_DIRECTIONS_.
Some lines in the entries contain the word "database". Copy all of them.
── DATA FOR REVIEW
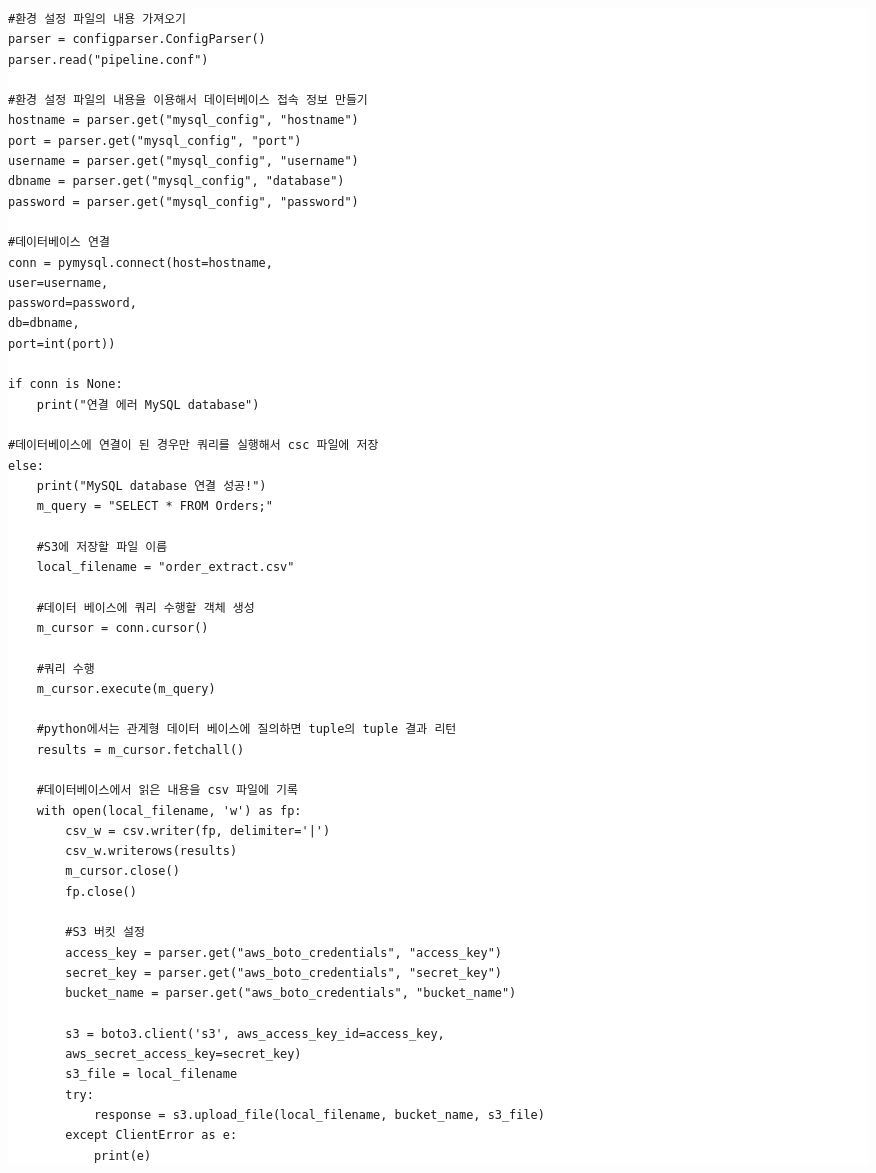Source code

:     #환경 설정 파일의 내용 가져오기
    parser = configparser.ConfigParser()
    parser.read("pipeline.conf")
    
    #환경 설정 파일의 내용을 이용해서 데이터베이스 접속 정보 만들기
    hostname = parser.get("mysql_config", "hostname")
    port = parser.get("mysql_config", "port")
    username = parser.get("mysql_config", "username")
    dbname = parser.get("mysql_config", "database")
    password = parser.get("mysql_config", "password")
    
    #데이터베이스 연결
    conn = pymysql.connect(host=hostname,
    user=username,
    password=password,
    db=dbname,
    port=int(port))
    
    if conn is None:
        print("연결 에러 MySQL database")
    
    #데이터베이스에 연결이 된 경우만 쿼리를 실행해서 csc 파일에 저장
    else:
        print("MySQL database 연결 성공!")
        m_query = "SELECT * FROM Orders;"
    
        #S3에 저장할 파일 이름
        local_filename = "order_extract.csv"
        
        #데이터 베이스에 쿼리 수행할 객체 생성
        m_cursor = conn.cursor()
    
        #쿼리 수행
        m_cursor.execute(m_query)
        
        #python에서는 관계형 데이터 베이스에 질의하면 tuple의 tuple 결과 리턴
        results = m_cursor.fetchall()
    
        #데이터베이스에서 읽은 내용을 csv 파일에 기록
        with open(local_filename, 'w') as fp:
            csv_w = csv.writer(fp, delimiter='|')
            csv_w.writerows(results)
            m_cursor.close()
            fp.close()
    
            #S3 버킷 설정
            access_key = parser.get("aws_boto_credentials", "access_key")
            secret_key = parser.get("aws_boto_credentials", "secret_key")
            bucket_name = parser.get("aws_boto_credentials", "bucket_name")
    
            s3 = boto3.client('s3', aws_access_key_id=access_key,
            aws_secret_access_key=secret_key)
            s3_file = local_filename
            try:
                response = s3.upload_file(local_filename, bucket_name, s3_file)
            except ClientError as e:
                print(e)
────
_TASK SOLUTION_.
    dbname = parser.get("mysql_config", "database")
        print("연결 에러 MySQL database")
        print("MySQL database 연결 성공!")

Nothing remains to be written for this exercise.